Bogotá. Colombia, en un escenario optimista y de abundancia, proyecta aumentar sus reservas de crudo y de gas hasta a 41.000 millones de barriles para el 2030, dijo este jueves el ministro de Minas y Energía, Federico Renjifo, lo que representaría más de 1.700% por encima de las probadas actuales.

El gobierno del presidente Juan Manuel Santos tiene como prioridad aumentar la disponibilidad de hidrocarburos para garantizar la autosuficiencia energética de Colombia, lo cual va acompañado de un auge de la inversión extranjera en el sector, destacó el funcionario.

"Me trasnocha más aumentar las reservas que llegar al millón de barriles (de producción diaria)", precisó Renjifo, citado en un comunicado de prensa del Ministerio de Minas y Energía.

El funcionario explicó que basó su estimación en un estudio de la Unidad de Planeación Minero Energética (UPME) que planteó varios escenarios para el 2030, el mejor el llevar las reservas probadas de crudo y gas a 41.000 millones de barriles y el menos optimista el subirlas a 7.700 millones de barriles.

No obstante, no precisó la estrategia a seguir para el cumplimiento de esos escenarios y no estuvieron disponibles funcionarios para divulgar más detalles.

Colombia, el cuarto productor latinoamericano de crudo, cuenta actualmente con un poco más de 2.200 millones de reservas probadas de petróleo.

De lograr la meta, aún estaría muy lejos de su vecino, Venezuela, uno de los mayores productores globales de crudo que para fines del 2011 contaba con las mayores reservas probadas del mundo de 297.570 millones de barriles.

El ex ministro de Minas y Energía colombiano Luis Ernesto Mejía calificó de aventurada la cifra divulgada por el gobierno y pidió prudencia frente a las expectativas.

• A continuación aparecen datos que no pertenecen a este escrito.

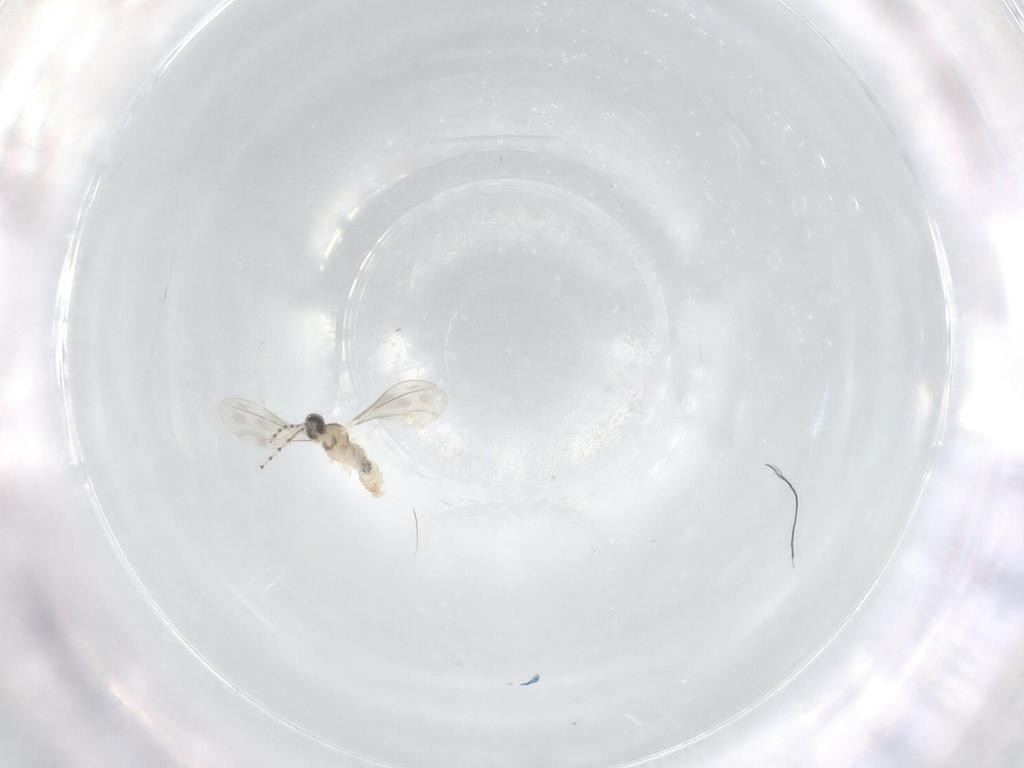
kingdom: Animalia
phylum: Arthropoda
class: Insecta
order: Diptera
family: Cecidomyiidae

"Seguramente esta cantidad de aceite sí lo tenemos, pero primero hay que descubrirlo y hay que ver si es comercial", declaró Mejía a Reuters, quien consideró que una cifra cerca de los 5.000 millones de barriles sería más acertada.

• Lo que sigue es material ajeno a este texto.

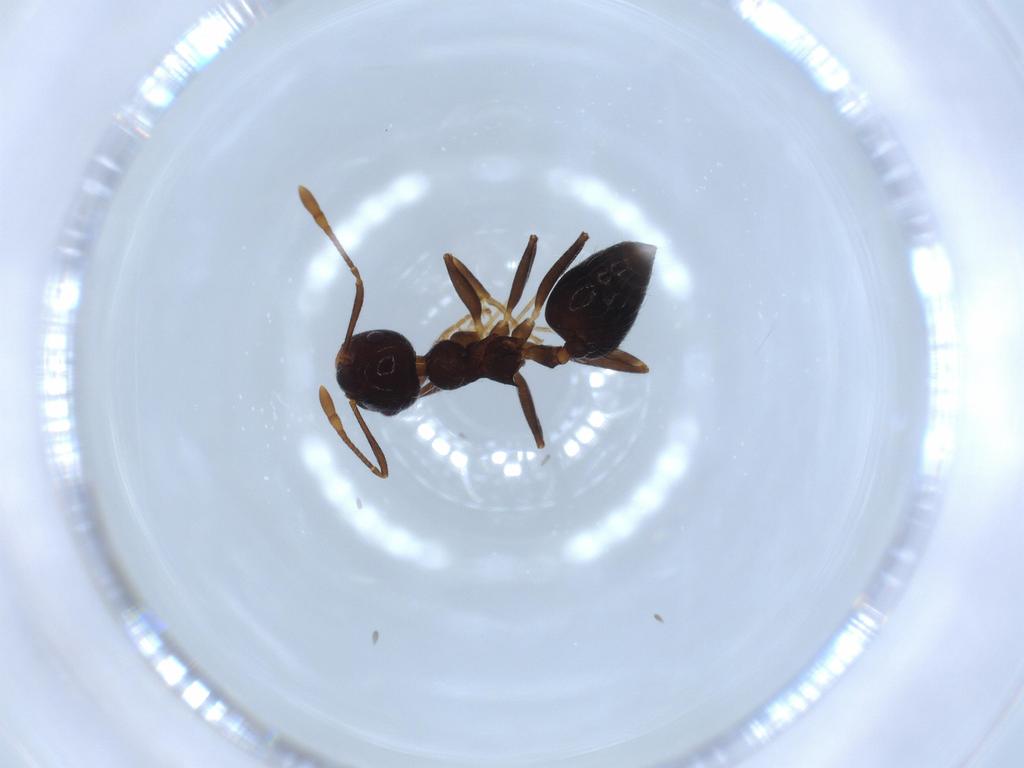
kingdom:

Colombia produjo un promedio de 915.000 barriles por día (bpd) en el 2011 y proyecta elevar el bombeo apoyado en una mayor inversión extranjera directa que ese año alcanzó un récord de US$5.083 millones en el sector petrolero, según cifras oficiales.

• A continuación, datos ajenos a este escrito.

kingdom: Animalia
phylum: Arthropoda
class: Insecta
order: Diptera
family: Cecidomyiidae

Grandes inversores están mirando a Colombia como opción luego de que logró mejores condiciones de seguridad por una ofensiva militar contra la guerrilla izquierdista.

No obstante, los ataques a la infraestructura energética no han cesado y en lo que va de este año han afectado la producción de crudo y han generado problemas de transporte en oleoductos como el Caño Limón-Coveñas, de acuerdo a fuentes del Gobierno y de la industria petrolera.

Entre enero y agosto de este año se registraron 117 atentados contra la red de oleoductos, atribuidos a las guerrillas de las Fuerzas Armadas Revolucionarias de Colombia (FARC) y del Ejército de Liberación Nacional (ELN), lo cual supera ampliamente los 21 ataques reportados en el mismo período del 2011, según estadísticas del Ministerio de Defensa.

El gobierno de Santos se dispone a iniciar un diálogo de paz con las FARC con el que buscarán poner fin a un prolongado conflicto interno que ha cobrado miles de víctimas y ha afectado la productividad de la nación.